[EXERCISE INSTRUCTIONS]
Copy out the records below word for word, without the pictures.

[EXTRACTED DATA]
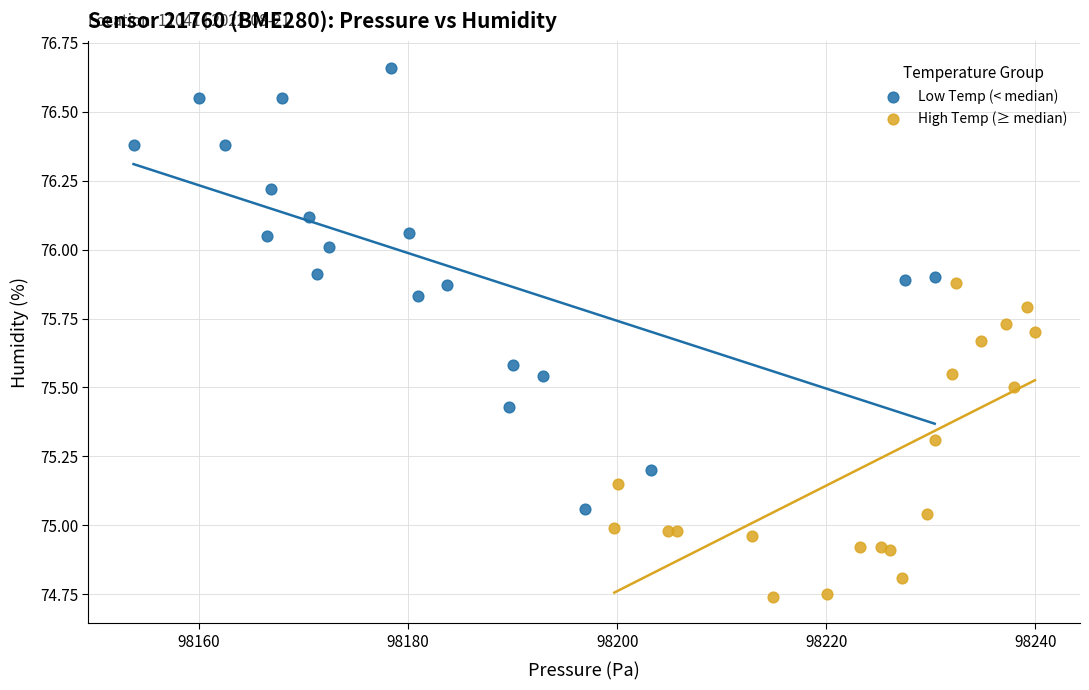

Which series has the widest spread of Y values?

Low Temp (< median)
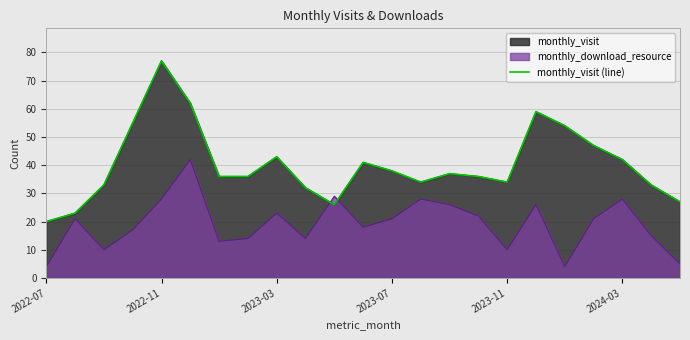

How many values are below 36?

9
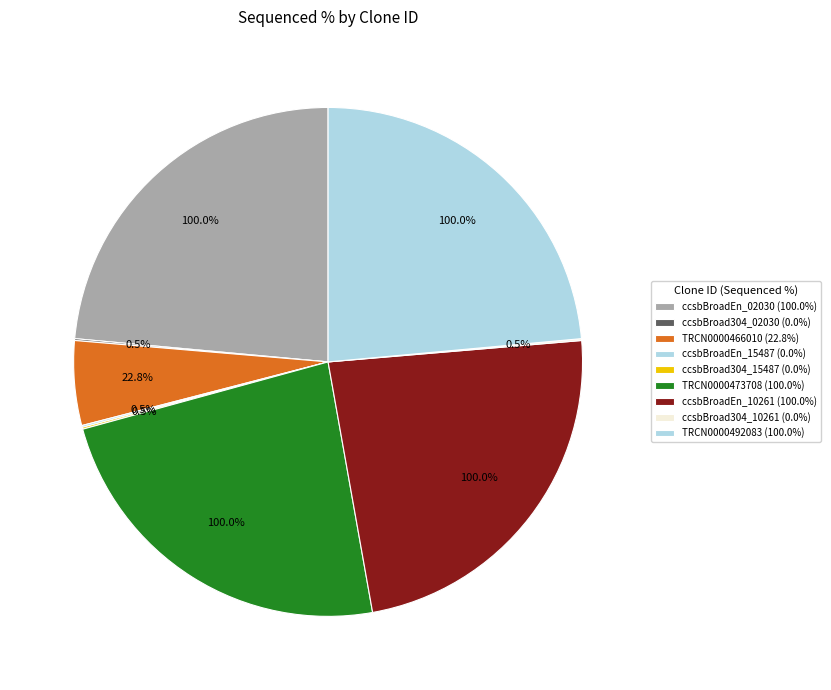

Is it true that TRCN0000473708 is 36% of the pie?

False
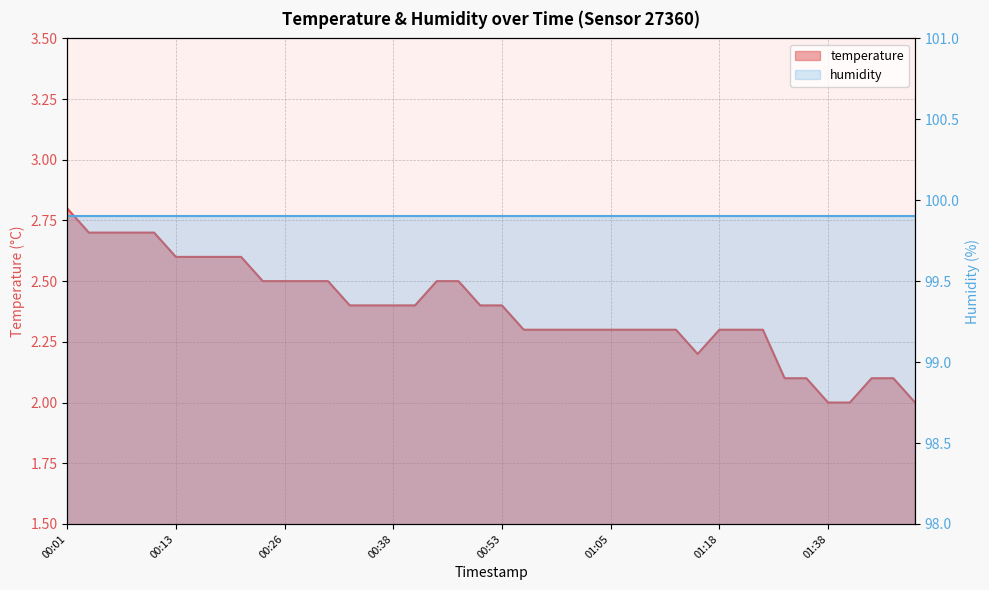

At which category does the chart reach its minimum across all series?

01:38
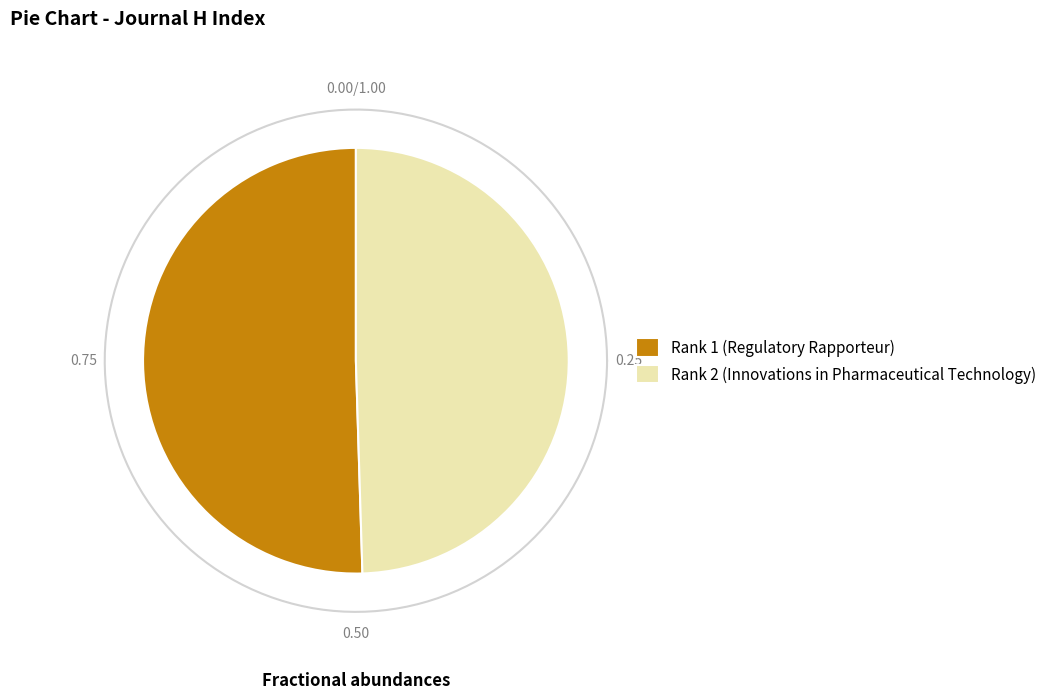

To the nearest percent, what is the combined percentage of Rank 2 (Innovations in Pharmaceutical Technology) and Rank 1 (Regulatory Rapporteur)?

100%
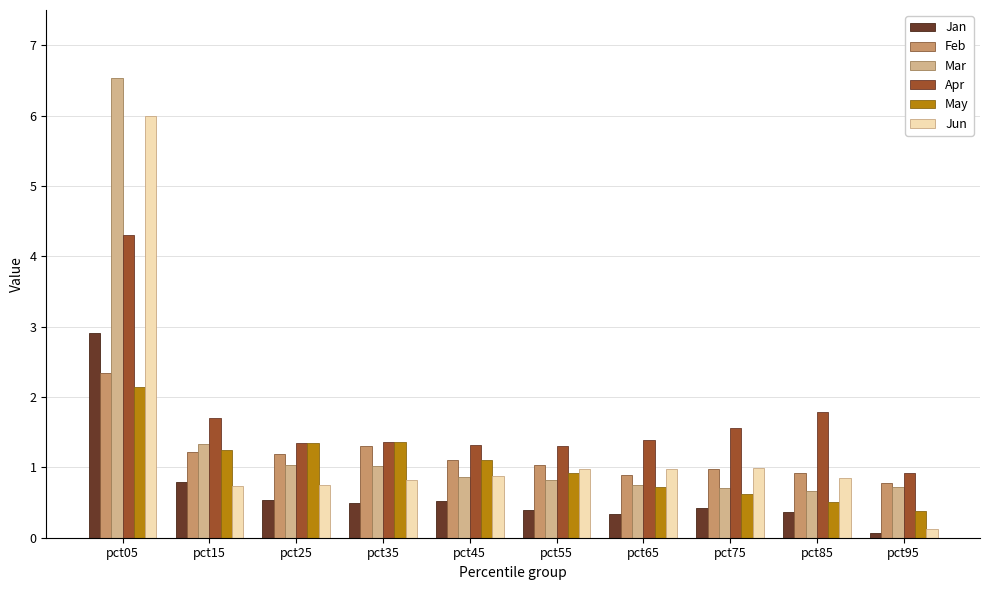

What is the sum of all Jun values?

13.1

[ANSWER TO THIS TASK]
Which series has the widest spread of Y values?

Low Temp (< median)

How many values are below 36?

9

Is it true that TRCN0000473708 is 36% of the pie?

False

At which category does the chart reach its minimum across all series?

01:38

To the nearest percent, what is the combined percentage of Rank 2 (Innovations in Pharmaceutical Technology) and Rank 1 (Regulatory Rapporteur)?

100%

What is the sum of all Jun values?

13.1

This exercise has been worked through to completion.